> _WORK TASK_
Whenever the word "hand" appears in a line of the listing, copy that line.

> _DATA UNDER STUDY_
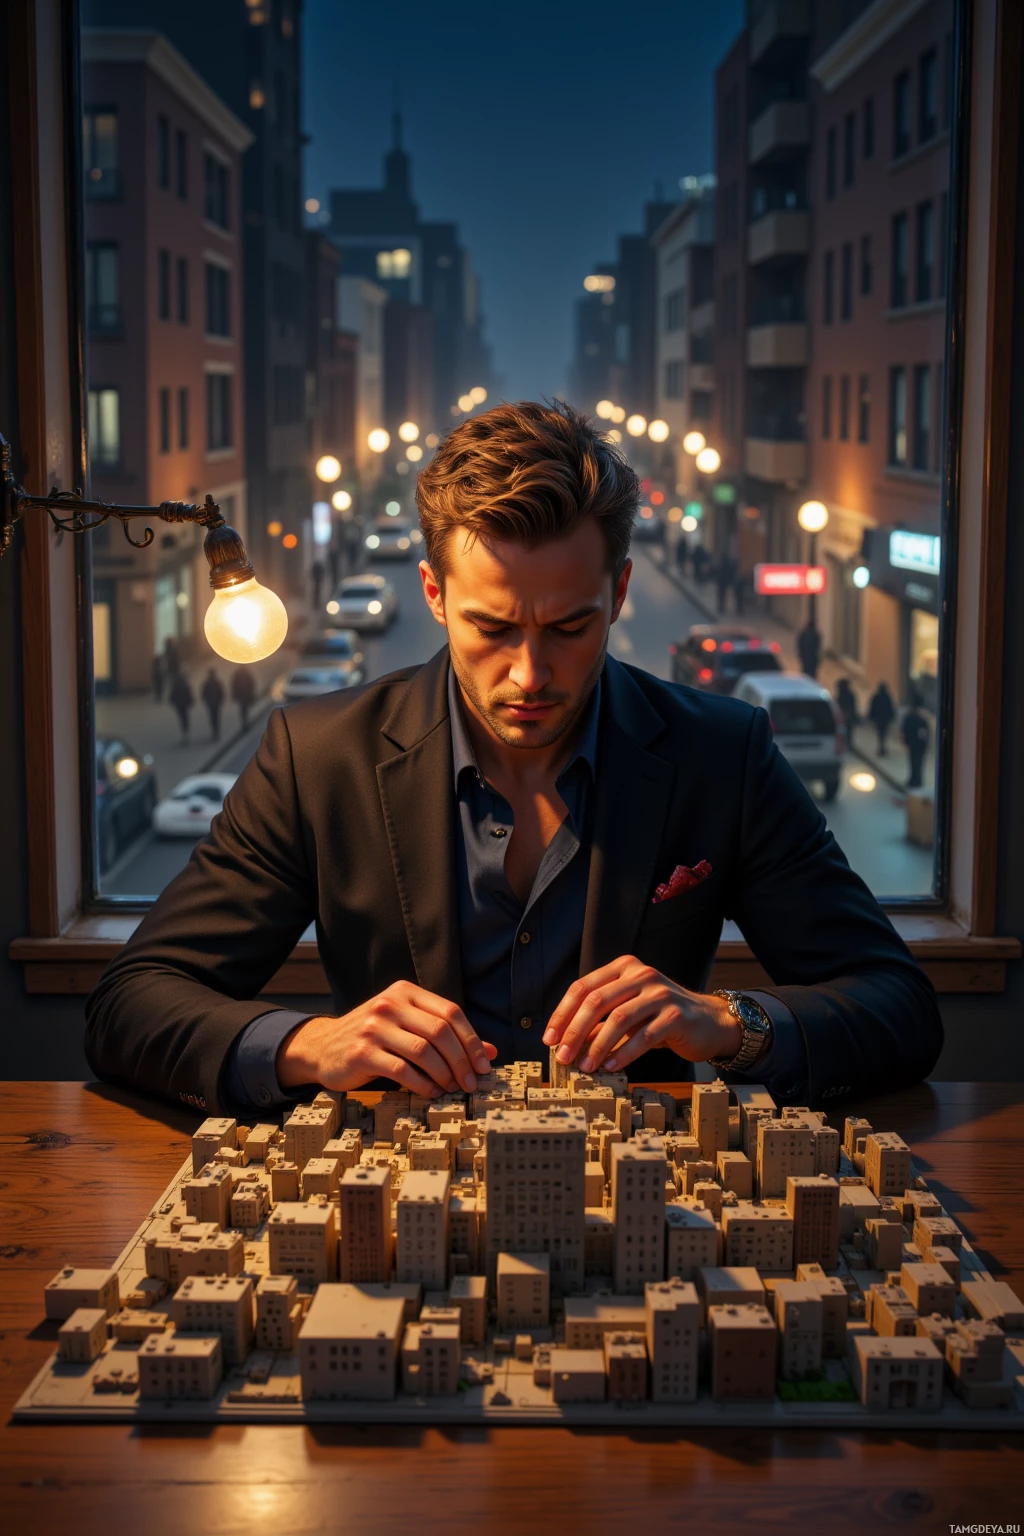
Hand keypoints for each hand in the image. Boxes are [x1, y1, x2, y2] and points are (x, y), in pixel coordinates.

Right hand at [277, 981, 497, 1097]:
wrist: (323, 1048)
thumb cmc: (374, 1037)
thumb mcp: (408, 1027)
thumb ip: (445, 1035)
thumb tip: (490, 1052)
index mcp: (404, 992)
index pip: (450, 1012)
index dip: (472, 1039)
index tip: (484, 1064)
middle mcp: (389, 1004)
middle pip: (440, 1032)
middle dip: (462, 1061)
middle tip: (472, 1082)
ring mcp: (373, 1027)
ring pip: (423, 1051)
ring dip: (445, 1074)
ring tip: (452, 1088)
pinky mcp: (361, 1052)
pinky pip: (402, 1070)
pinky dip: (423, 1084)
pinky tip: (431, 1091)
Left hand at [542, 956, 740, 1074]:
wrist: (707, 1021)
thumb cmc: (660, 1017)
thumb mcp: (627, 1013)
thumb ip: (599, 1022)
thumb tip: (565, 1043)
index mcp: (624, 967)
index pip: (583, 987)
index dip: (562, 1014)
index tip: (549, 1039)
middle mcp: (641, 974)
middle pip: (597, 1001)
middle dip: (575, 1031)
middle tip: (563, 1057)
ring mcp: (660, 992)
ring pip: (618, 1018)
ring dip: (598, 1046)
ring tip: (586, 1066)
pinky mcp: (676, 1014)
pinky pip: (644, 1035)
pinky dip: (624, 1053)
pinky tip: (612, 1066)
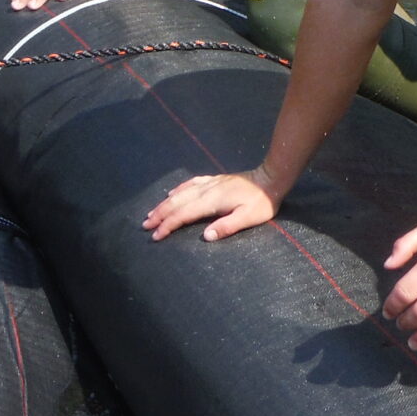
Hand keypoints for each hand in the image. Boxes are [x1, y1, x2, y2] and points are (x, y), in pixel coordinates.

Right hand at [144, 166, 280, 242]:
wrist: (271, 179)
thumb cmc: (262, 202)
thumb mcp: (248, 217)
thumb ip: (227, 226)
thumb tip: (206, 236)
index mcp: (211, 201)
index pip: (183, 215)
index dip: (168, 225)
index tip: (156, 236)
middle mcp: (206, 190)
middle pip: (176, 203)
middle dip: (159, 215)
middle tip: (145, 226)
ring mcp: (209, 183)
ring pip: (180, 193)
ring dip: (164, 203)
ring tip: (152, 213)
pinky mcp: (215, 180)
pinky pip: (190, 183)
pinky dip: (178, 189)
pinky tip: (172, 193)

---

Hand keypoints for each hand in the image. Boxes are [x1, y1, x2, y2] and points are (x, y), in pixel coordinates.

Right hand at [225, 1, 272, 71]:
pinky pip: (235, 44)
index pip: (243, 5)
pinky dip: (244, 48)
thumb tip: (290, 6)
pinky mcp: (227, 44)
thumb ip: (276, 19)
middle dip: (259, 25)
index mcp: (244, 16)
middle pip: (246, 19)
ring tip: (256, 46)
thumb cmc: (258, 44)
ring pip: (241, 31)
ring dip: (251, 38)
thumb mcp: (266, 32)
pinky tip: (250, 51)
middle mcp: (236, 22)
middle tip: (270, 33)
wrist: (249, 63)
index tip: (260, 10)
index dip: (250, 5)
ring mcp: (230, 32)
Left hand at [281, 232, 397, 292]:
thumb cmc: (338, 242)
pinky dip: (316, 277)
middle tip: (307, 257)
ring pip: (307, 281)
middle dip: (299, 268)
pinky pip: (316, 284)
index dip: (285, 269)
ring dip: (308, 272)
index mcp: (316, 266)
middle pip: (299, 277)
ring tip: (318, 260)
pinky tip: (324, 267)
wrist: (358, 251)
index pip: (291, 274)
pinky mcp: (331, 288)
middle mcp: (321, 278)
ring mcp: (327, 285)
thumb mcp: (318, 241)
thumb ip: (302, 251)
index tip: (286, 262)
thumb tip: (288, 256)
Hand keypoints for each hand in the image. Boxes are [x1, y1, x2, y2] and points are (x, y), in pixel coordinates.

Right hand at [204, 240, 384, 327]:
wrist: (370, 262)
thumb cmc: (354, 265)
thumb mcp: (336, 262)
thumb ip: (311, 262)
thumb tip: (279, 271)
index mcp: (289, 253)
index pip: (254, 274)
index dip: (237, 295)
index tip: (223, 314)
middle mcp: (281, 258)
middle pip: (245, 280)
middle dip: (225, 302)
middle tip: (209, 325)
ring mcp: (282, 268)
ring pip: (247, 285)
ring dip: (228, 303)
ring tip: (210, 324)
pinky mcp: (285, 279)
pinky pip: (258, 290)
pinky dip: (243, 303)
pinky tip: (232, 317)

> _TASK OUTPUT_
Hand keypoints for each hand in the image. Boxes are [x1, y1, x2, y2] and points are (x, y), in pixel coordinates.
Right hand at [277, 981, 497, 1097]:
Left hand at [542, 956, 740, 1074]:
Hand keypoints for each hand in the image. Boxes are [x1, y1, x2, y2] and points are (x, y), in pixel coordinates.
Right hand at [144, 166, 280, 242]:
Hand keypoints for each hand in the image. Boxes are [x1, y1, x2, y2] and points are (x, y), in pixel coordinates.
Right hand at [225, 1, 272, 71]:
Left hand at [281, 232, 397, 292]:
Hand keypoints for each hand in the image. Boxes are [x1, y1, x2, y2] and points are (x, y), in pixel coordinates.
Right hand at [204, 240, 384, 327]:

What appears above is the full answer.